Königsweg

01

.
„Der Königsweg“ – mit großen Lettern wirbt eine Tageszeitung auf der Titelseite um Aufmerksamkeit. Der große rote Schriftzug buhlt um Aufmerksamkeit. Worte wie: „Die Krönung auf 133 Kilometern“ fesseln den Blick. Bilder von herrlichen Anstiegen auf Burgen beiderseits des Tales mit Blicken in die ferne Welt schüren das Fernweh. Aber halt, was war das! Premiumwanderweg? Filetstück unter den Wanderwegen in Nordhessen? Das begehrte Wandersiegel vom Deutschen Wanderverband verliehen? Mit mächtigem Geknarze öffnet sich die Schranktür. Verstaubt, verdreckt und ausgelatscht stehen die Wanderschuhe im Dunkeln müde da. Frisch gewienert gewinnen die Motorradstiefel den Augenblick der Sekunde. Das muss doch auch mit dem Motorrad gehen!
Der zweite Blick auf die Karte verrät, dass sich der Weg beiderseits der Werra entlang windet. Auf Grund der damaligen innerdeutschen Grenze begleitet das Grüne Band ein Stück weit den Pfad. Die Werra gibt mit ihrem Lauf die Richtung vor. Der Wendepunkt wird durch die Quelle aufgezeigt. „Gegen den Strom“ wird nun zum beflügelten Wort und trägt uns von dannen.

.

02 . 04

.

=====

- AUFGABENSTELLUNG -
Schreibe den Text über den Königsweg von "Der zweite Blick" bis "uns von dannen." noch einmal ab und tausche dabei "Quelle" gegen "Mündung".

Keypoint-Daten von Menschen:

=====

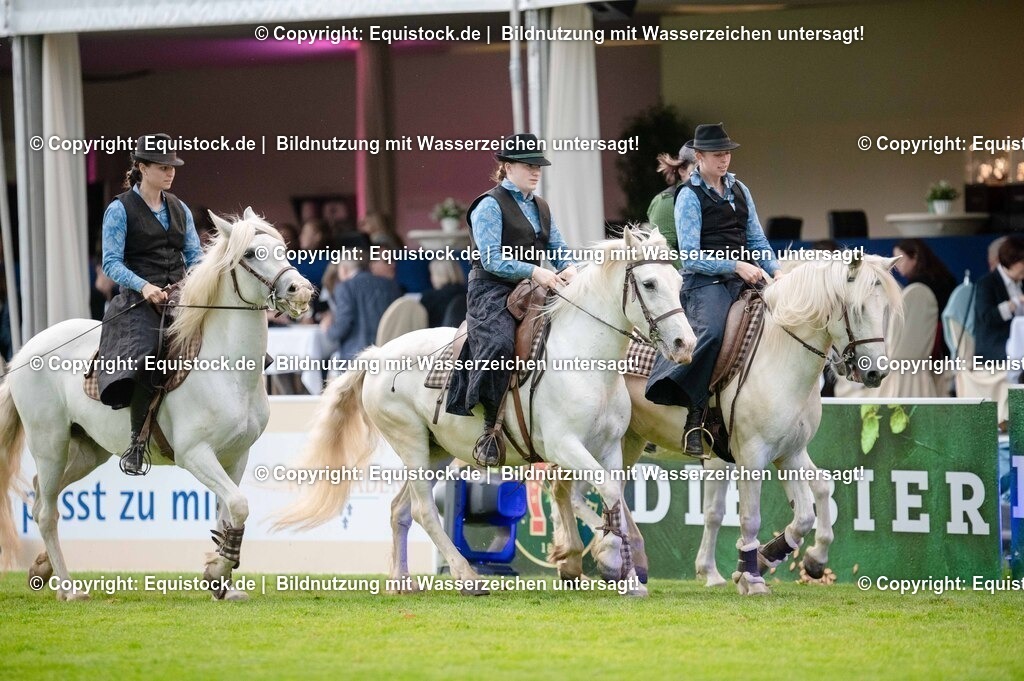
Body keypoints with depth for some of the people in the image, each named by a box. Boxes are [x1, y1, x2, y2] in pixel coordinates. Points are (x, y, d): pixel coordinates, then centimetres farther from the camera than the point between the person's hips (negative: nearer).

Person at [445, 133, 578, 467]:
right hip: (492, 291, -8)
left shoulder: (541, 207, 21)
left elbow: (557, 248, 18)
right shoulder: (490, 205, -4)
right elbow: (492, 258, -13)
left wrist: (568, 268, -6)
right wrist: (534, 271, -23)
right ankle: (489, 429, -29)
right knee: (499, 343, -34)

=====

- LÖSUNG ZUR AUFGABE -
Der zweite Blick auf die Karte verrät, dass sich der Weg beiderseits der Werra entlang windet. Auf Grund der damaligen innerdeutschen Grenze begleitet das Grüne Band ein Stück weit den Pfad. Die Werra gibt mit ihrem Lauf die Richtung vor. Der Wendepunkt wird durch die Mündung aufgezeigt. „Gegen den Strom“ wird nun zum beflügelten Wort und trägt uns von dannen.